*** DOCUMENT EXCERPT ***

Figure 113-7. A, The original Blom-Singer duckbill prosthesis (1979/80) without a retention flange. B, The Panje prosthesis (1981), which had a retention flange, and a safety strap from the start. C, The later low-resistance version with a retention flange (1982). D, The indwelling Groningen prosthesis, which had a sturdy retention flange–valve combination, ensuring proper retention, even when inserted at the time of tracheoesophageal puncture (primarily or secondarily). For the Mozolewski prosthesis, see Figure 113-2.
The nonindwelling TE voice prostheses can be removed and replaced by the patient. The indwelling TE voice prostheses stay in place permanently and must be removed and replaced by a clinician experienced in the method. The need for prosthesis replacement occurs at the end of the device’s life span, which is usually determined by leakage of fluids through the prosthesis into the airway or an increased airflow resistance of the prosthesis. Because indwelling devices may have a more robust construction, their life spans are generally longer than those of their nonindwelling counterparts. Furthermore, indwelling devices have the distinct advantage in that the patient’s dexterity plays a lesser role in the daily maintenance of the device; this mainly consists of internal cleaning with a brush and/or a flushing device without the need of regularly replacing the prosthesis. Even with increasing age or decreasing general health status, or both, a useful (prosthetic) voice can be preserved.14,32 The obvious disadvantages of indwelling prostheses are that patients need a clinician for the replacement and hospital or clinic visits remain necessary. However, nonindwelling devices can also cause problems, forcing the patients to consult their clinicians. Thus the difference in the need for clinical aftercare is far from “all or nothing.” Furthermore, as with indwelling devices, a regular checkup of the fistula/stoma region is necessary because of the need for early detection of possible adverse side effects (e.g., hypertrophy, infection, widening of the TE fistula) and for oncologic follow-up, irrespective of the prosthesis used. Therefore from the beginning of the modern prosthetic rehabilitation era in most of Europe, there was a strong preference for indwelling devices.9,10,32–34 Today’s most widely used indwelling prostheses in Europe, the Provox® and Provox® 2 system, are shown in Figures 113-8 and 113-9, respectively.

*** End of DOCUMENT EXCERPT ***

◆ **EXPLORE THE MATERIAL**
a) From the voice prosthesis passage, extract the words from "Figure 113-7. A, The" to "see Figure 113-2.".
b) Answer these questions using the voice prosthesis passage:
(i) In what year did the Panje prosthesis appear?
(ii) Who can remove and replace a nonindwelling TE voice prosthesis?
(iii) Which indwelling prostheses are the most widely used in Europe today?
Work only from the voice prosthesis passage, not from the entries.

*** SOURCE INFORMATION ***

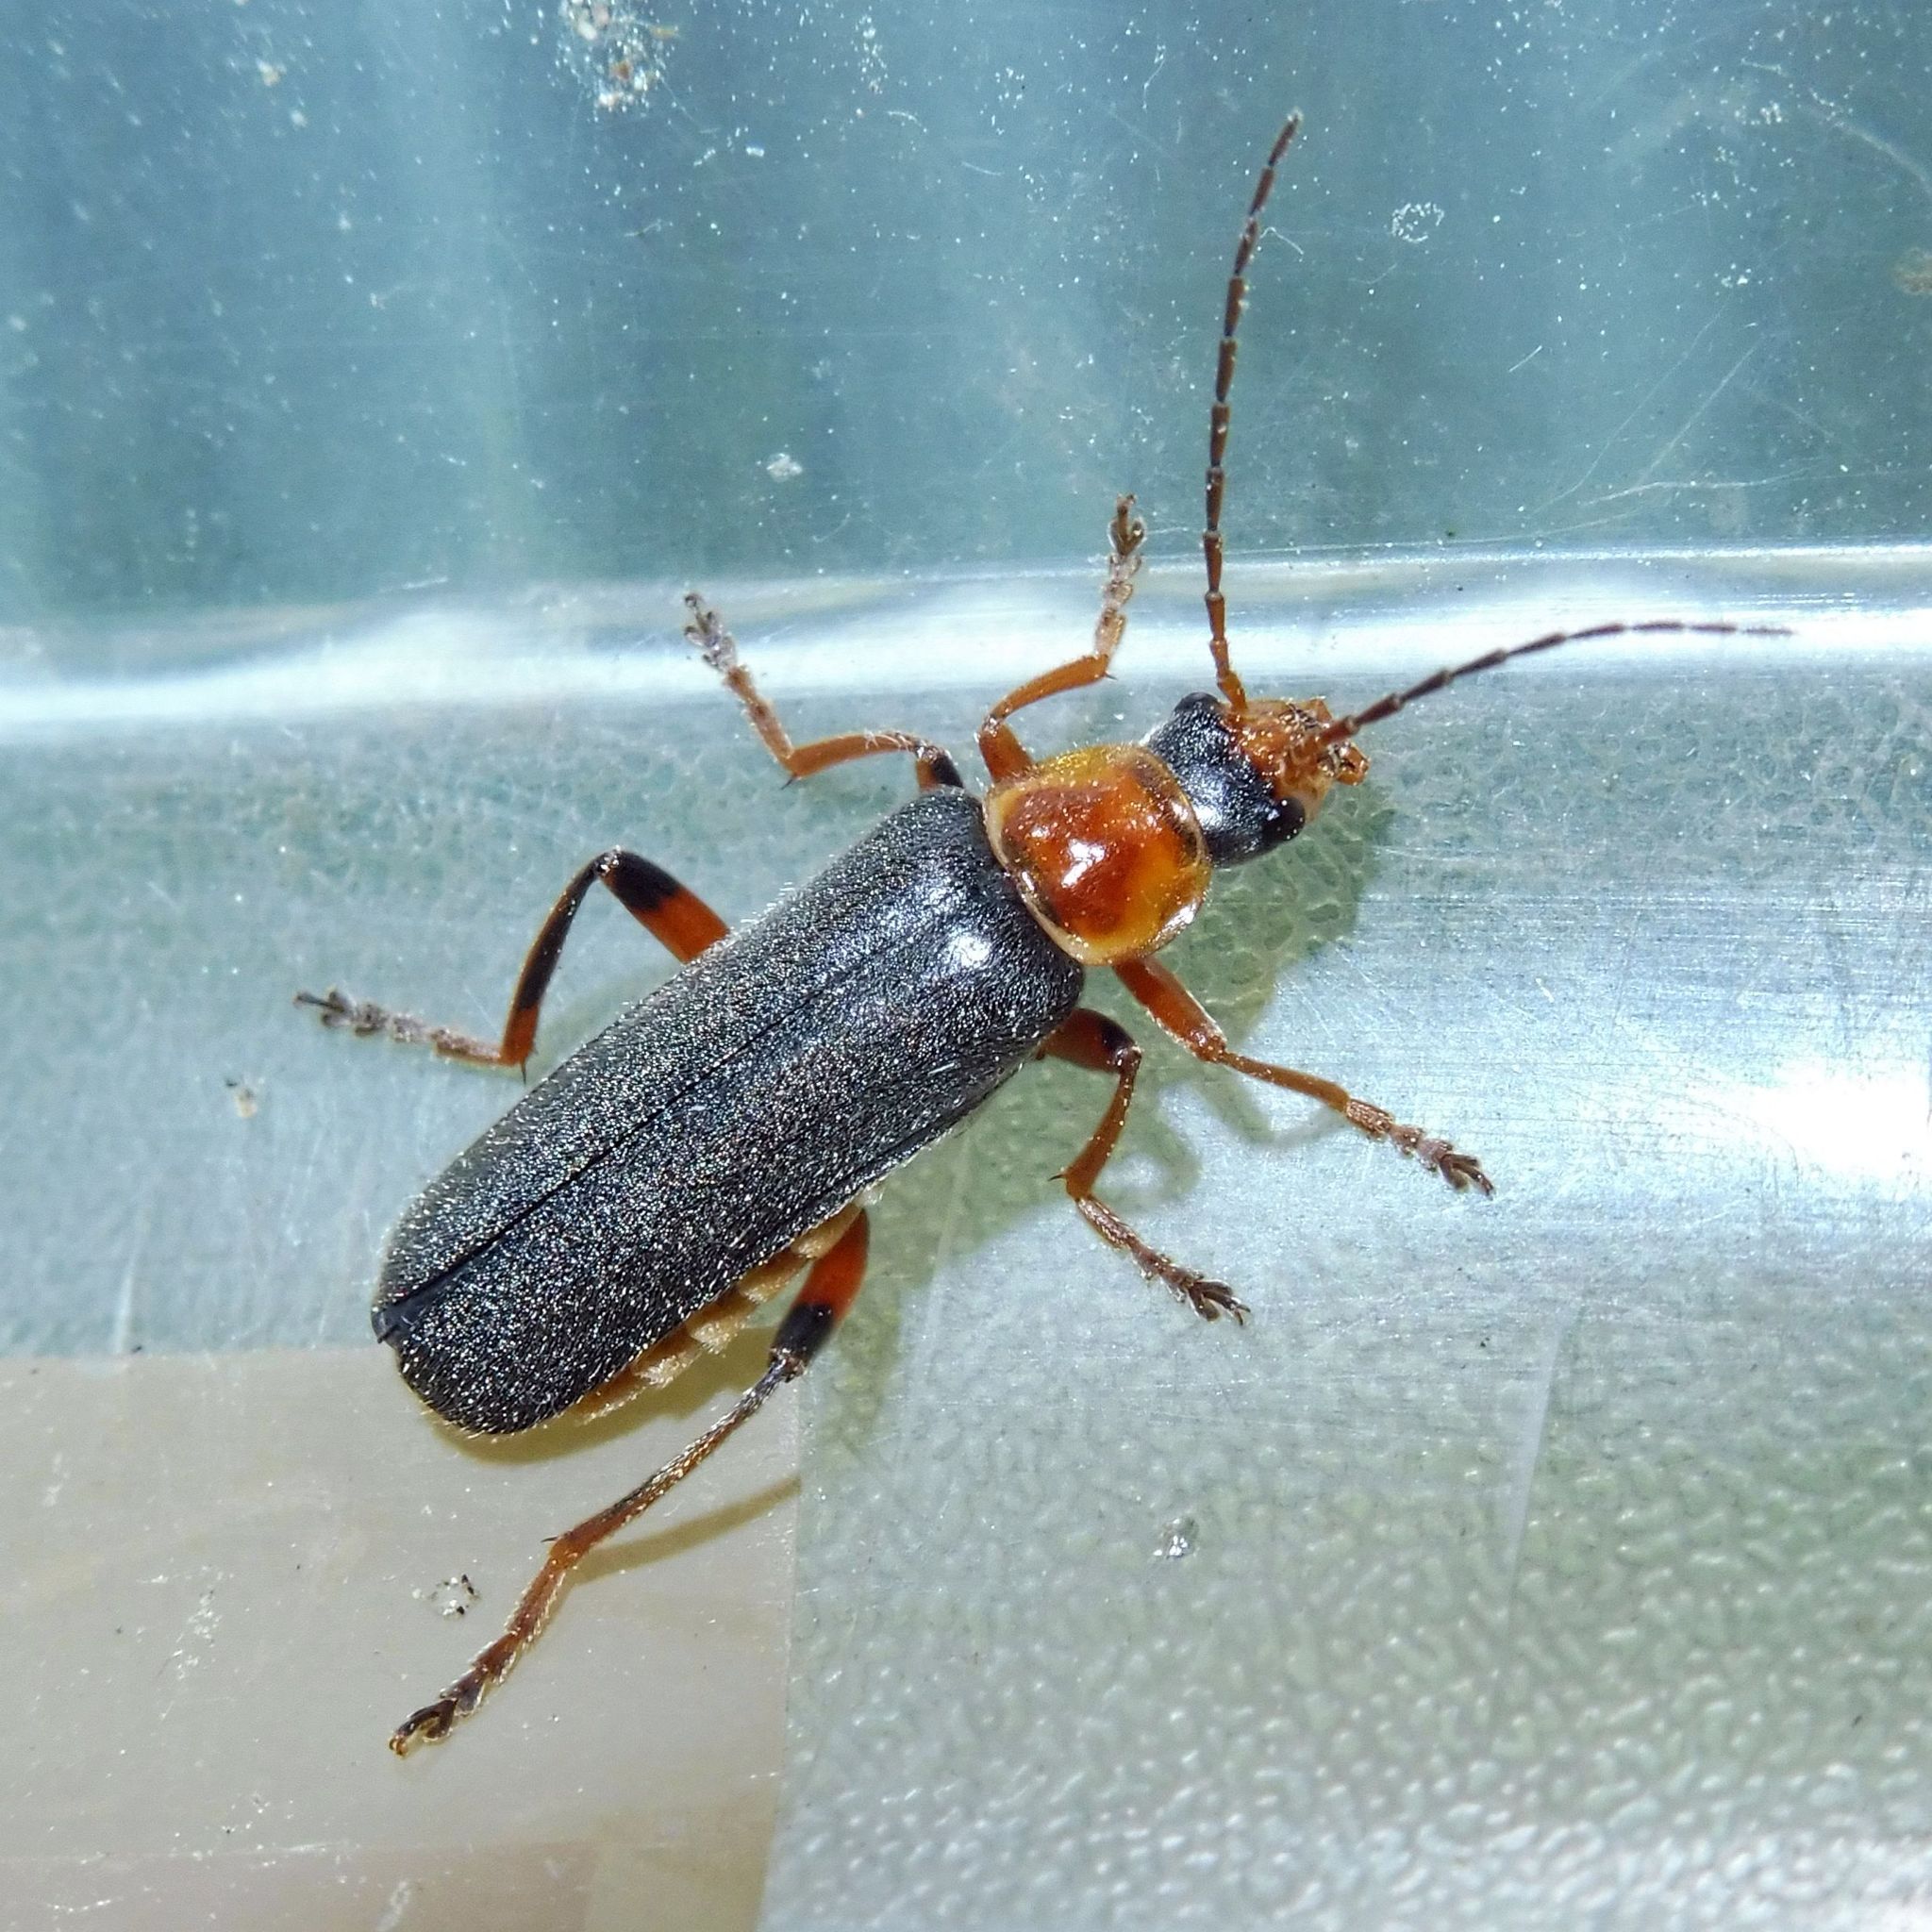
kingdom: Animalia
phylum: Arthropoda
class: Insecta
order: Coleoptera
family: Cantharidae
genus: Cantharis
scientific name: Cantharis nigricans
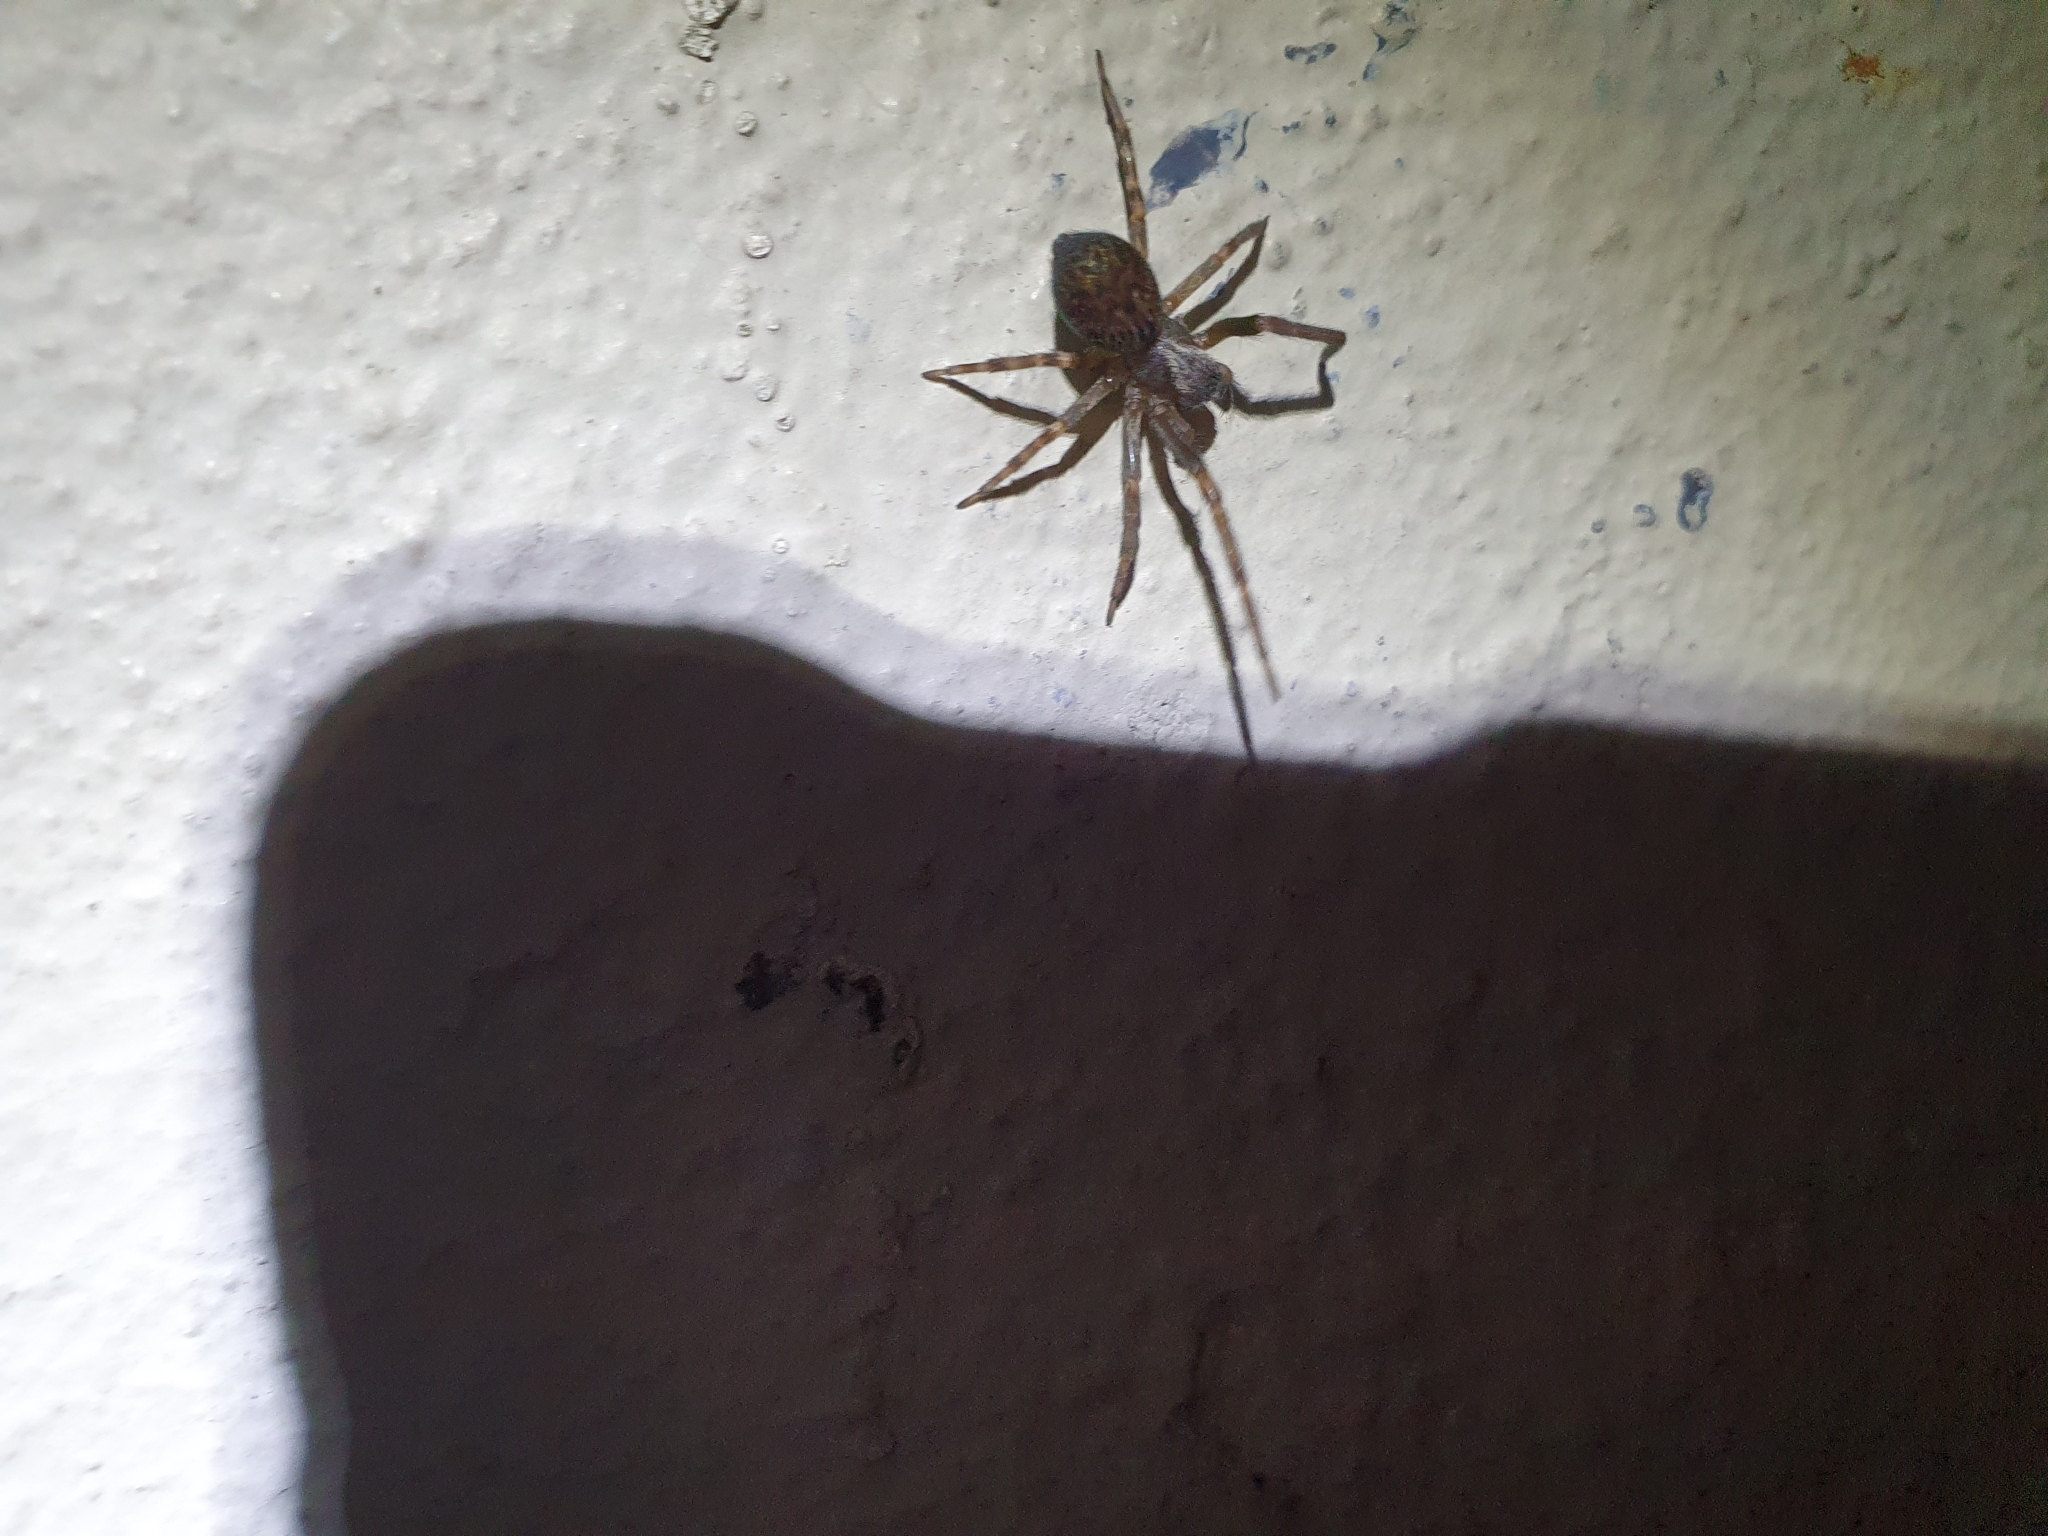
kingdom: Animalia
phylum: Arthropoda
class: Arachnida
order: Araneae
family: Desidae
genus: Badumna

*** End of SOURCE INFORMATION ***

◆ **SOLUTIONS TO THE EXERCISE**
a)
Figure 113-7. A, The original Blom-Singer duckbill prosthesis (1979/80) without a retention flange. B, The Panje prosthesis (1981), which had a retention flange, and a safety strap from the start. C, The later low-resistance version with a retention flange (1982). D, The indwelling Groningen prosthesis, which had a sturdy retention flange–valve combination, ensuring proper retention, even when inserted at the time of tracheoesophageal puncture (primarily or secondarily). For the Mozolewski prosthesis, see Figure 113-2.

b)
(i) 1981
(ii) The patient
(iii) The Provox® and Provox® 2 system